At the same time, a positive result for PODEMOS, even a victory with a simple majority, would posit it as a genuine alternative. A good result would boost the confidence of the fighting layers of the working class and the youth, and would open up the less combative sectors of society to the idea of radical change. A strong presence in parliament would serve as a powerful platform and would position PODEMOS as the main opposition to austerity. While most of the attention of the masses over the last 18 months has been centered on the electoral arena (with the European, municipal and now parliamentary elections), it is likely that in the new year we will see a renewal of the cycle of struggles in the streets and the workplaces against an unstable bourgeois coalition government carrying out cuts.
Perspectives for the Spanish revolution
It is likely that the Spanish radical left, with PODEMOS at its head, will be pushed into power in the medium term. The leadership of PODEMOS believes that Spain will have more elbow room than Greece to implement reforms within the confines of capitalism because it has a bigger economy and is not currently subjected to a formal bailout programme. However, the economy is not in the hands of the state, but of a powerful oligarchy that will do whatever is necessary to protect their property and their privileges. In this they will have the support of their media empires, of international capital and the EU, which is terrified at the prospect of having a left-wing government in the fourth economy of the eurozone. And, even if Spain is not on a formal bailout programme, it borrows most of its money from Spanish banks. In other words, a left-wing government will immediately be put on a collision course with Spanish and international capitalism.
Even a programme for limited reforms like that of PODEMOS will be blocked from day one. Moreover, the tasks of the Spanish revolution will be complicated by the combined and uneven development of the country, which combines capitalist social formations with important pockets of backwardness. The question of the monarchy, of national self-determination, of the church, of historical memory and the legacy of the Franco dictatorship, are all intertwined in a tremendous Gordian knot that cannot be cut through with half measures within the confines of the system.
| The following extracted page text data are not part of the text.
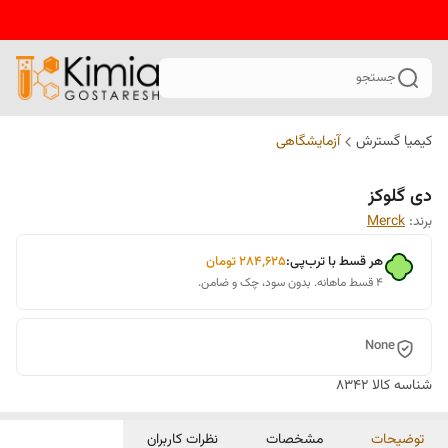
جستجو
کیمیا گسترش
آزمایشگاهی
دی گلوکز
برند:
Merck
هر قسط با ترب‌پی:
۲۸۴٬۶۲۵
تومان
۴ قسط ماهانه. بدون سود، چک و ضامن.
None
شناسه کالا
8342
توضیحات
مشخصات
نظرات کاربران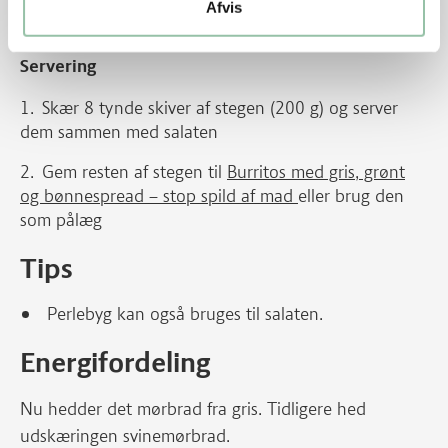
Afvis
Servering
Skær 8 tynde skiver af stegen (200 g) og server
dem sammen med salaten
Gem resten af stegen til
Burritos med gris, grønt
og bønnespread – stop spild af mad
eller brug den
som pålæg
Tips
Perlebyg kan også bruges til salaten.
Energifordeling
Nu hedder det mørbrad fra gris. Tidligere hed
udskæringen svinemørbrad.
The only way of overcoming these questions is through the socialist transformation of society: to expropriate the enormous wealth that exists in Spain and put it under public control through a democratically planned economy run not for profit but in the interest of social need. A potential PODEMOS government would have a formidable ally to do this, the Spanish working class, which is numerically much larger than the Greek and draws from powerful revolutionary traditions. It is nowadays much stronger than in the 1930s or the 1970s, while the social base for reaction (the petty bourgeoisie, the peasantry etc.) is weaker. And the revolutionary lead offered by the Spanish working class, as was the case in the 1930s, would surely become a beacon for the workers and youth of other countries. On the basis of a socialist programme that is prepared to tackle the old regime head on, ¡sí se puede!